The debate about the definition of marriage raises fundamental issues of mutual respect. Somerville asks, “What is required to respect homosexual people and their committed relationship and to respect people for whom marriage institutionalizes and symbolizes the inherently procreative relationship between a man and a woman?”
The least intrusive of both streams of respect response is to legally recognize same sex partnerships and keep marriage as the union of a man and a woman. “Why is this the best approach?”, she asks. “Because it is ethical. Ethics requires taking the least intrusive alternative that is available and likely to be effective in achieving the goal”.
To deny same sex marriage is to show that we have no respect for homosexuals and their relationships is unacceptable from an ethical perspective and discriminatory from a legal perspective. Not only is recognizing civil unions established under the laws of a province with the same benefits, rights, obligations and protection as those who are married, one man and one woman, ethical and legal, it is also consistent with a fundamental Canadian value of equality.
That is a matter of great interest to our current Minister of Justice.
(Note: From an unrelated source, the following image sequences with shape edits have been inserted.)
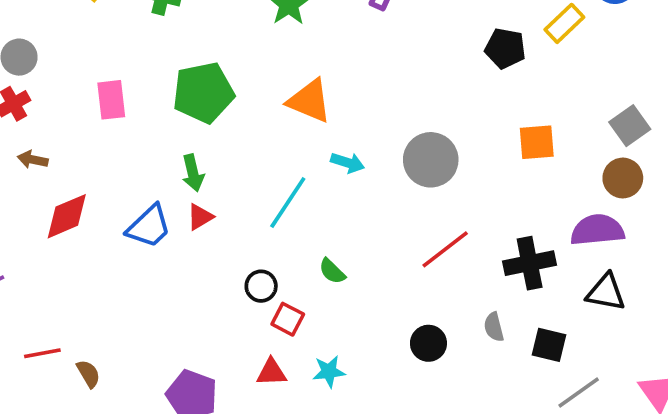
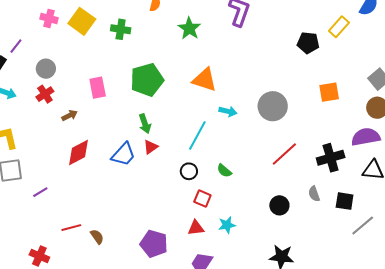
brown arrow: (33, 160) -> (70, 115), moved, turned 147
black circle: (261, 286) -> (189, 171), moved

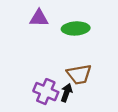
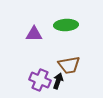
purple triangle: (39, 18) -> (34, 34), moved

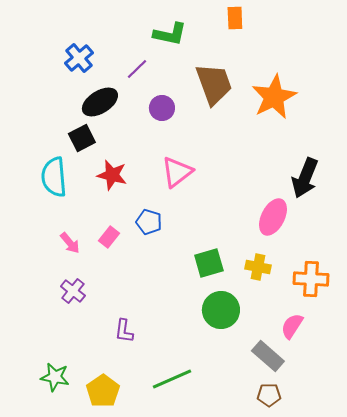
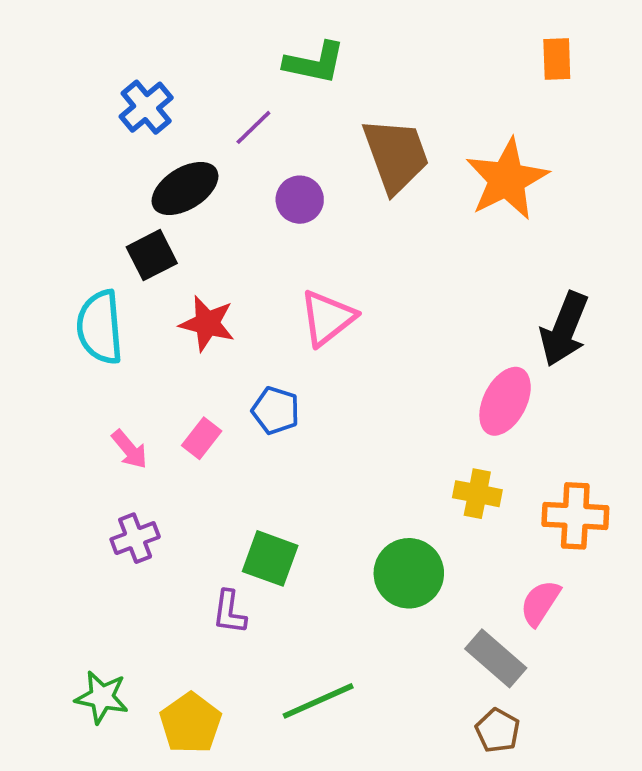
orange rectangle: (235, 18) -> (557, 59), moved
green square: (209, 263) -> (270, 558), moved, turned 36
purple cross: (73, 291) -> (135, 538), turned 30
brown pentagon: (269, 395) -> (498, 731), turned 30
In the proposed legislation we are dealing with committed adult relationships. These relationships are different. Men and women are different. Despite those differences, men and women are equal before and under the law. Yet no one would dispute that they are different.
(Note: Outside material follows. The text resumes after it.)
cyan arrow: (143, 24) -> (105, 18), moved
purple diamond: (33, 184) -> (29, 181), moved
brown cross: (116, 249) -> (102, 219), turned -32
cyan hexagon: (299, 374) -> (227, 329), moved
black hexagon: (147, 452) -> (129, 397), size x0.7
I would argue that same sex couples as civil unions and marriage as the union of a man and a woman while different are equal before and under the law provided the same benefits, rights, obligations and protections are accorded to both. Thus, they are different and equal.
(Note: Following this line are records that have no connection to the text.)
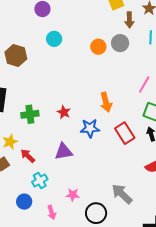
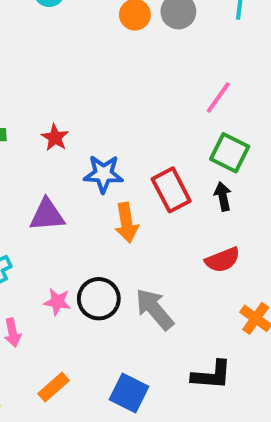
orange arrow: (106, 102) -> (127, 223), moved
black circle: (96, 213) -> (99, 299), moved

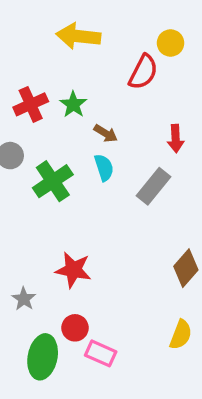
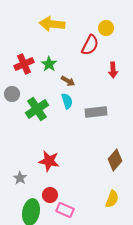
red arrow: (176, 139) -> (113, 70), moved
gray rectangle: (153, 186) -> (96, 112), turned 45

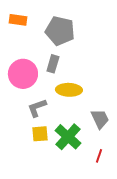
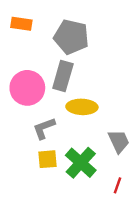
gray rectangle: (53, 64) -> (63, 76), size x1.4

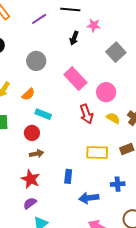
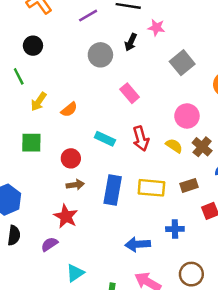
gray circle: (36, 61) -> (100, 55), moved
pink rectangle: (75, 79) -> (130, 93), size x0.7
pink circle: (106, 92) -> (187, 116), moved
cyan rectangle: (43, 114) -> (105, 139), moved
blue rectangle: (68, 176) -> (113, 190), moved, size x1.6
purple semicircle: (30, 203) -> (49, 244), moved

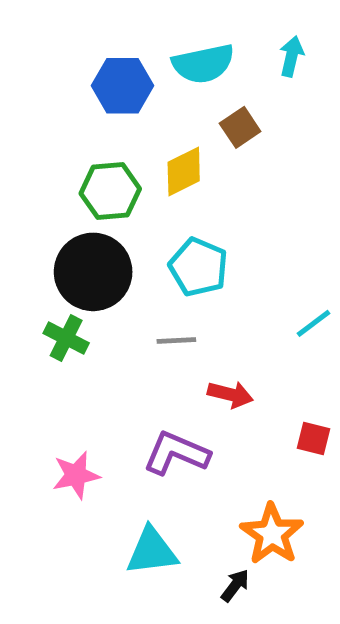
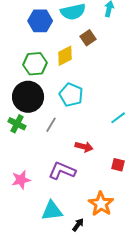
gray line: (176, 340) -> (51, 125), moved, turned -56
black arrow: (235, 585) -> (78, 225), moved

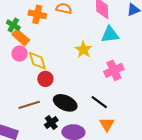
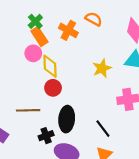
orange cross: (37, 14) -> (68, 30), moved
black ellipse: (65, 103) -> (67, 119), turned 55

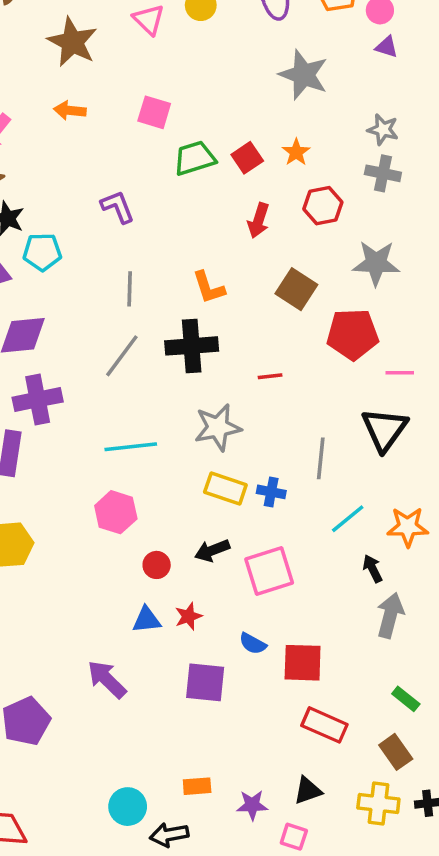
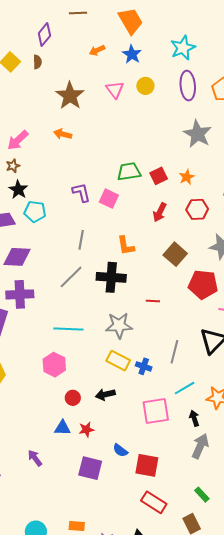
pink square: (154, 112) -> (109, 199), moved
pink square: (269, 571) -> (156, 411), moved
purple arrow: (107, 679) -> (35, 458), size x0.7

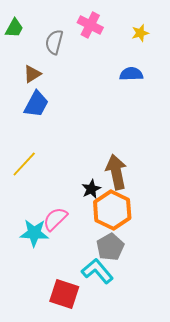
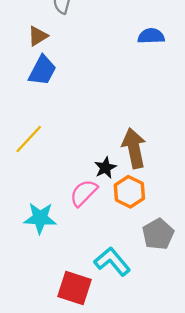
orange hexagon: (112, 210) -> (129, 192), size x0.7
pink semicircle: (55, 219) -> (84, 193), moved
gray pentagon: (110, 247) -> (158, 234), moved

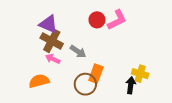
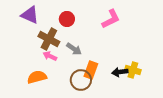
red circle: (97, 20) -> (67, 19), moved
purple triangle: (48, 24) -> (30, 15), moved
black arrow: (131, 85) -> (120, 72), moved, turned -105

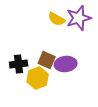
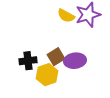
brown square: (47, 60) -> (56, 57), turned 36

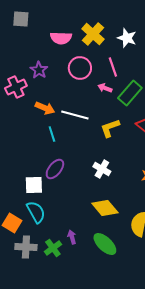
In recognizing same sex unions and according them the same rights, privileges, protections and obligations as heterosexual couples, the equality argument falls away. It is perfectly consistent with the provisions of Canada's Constitution because it shows respect and tolerance and is therefore clearly non-discriminatory. The recognition clearly accepts that while different, same sex couples are and should be treated the same as heterosexual couples.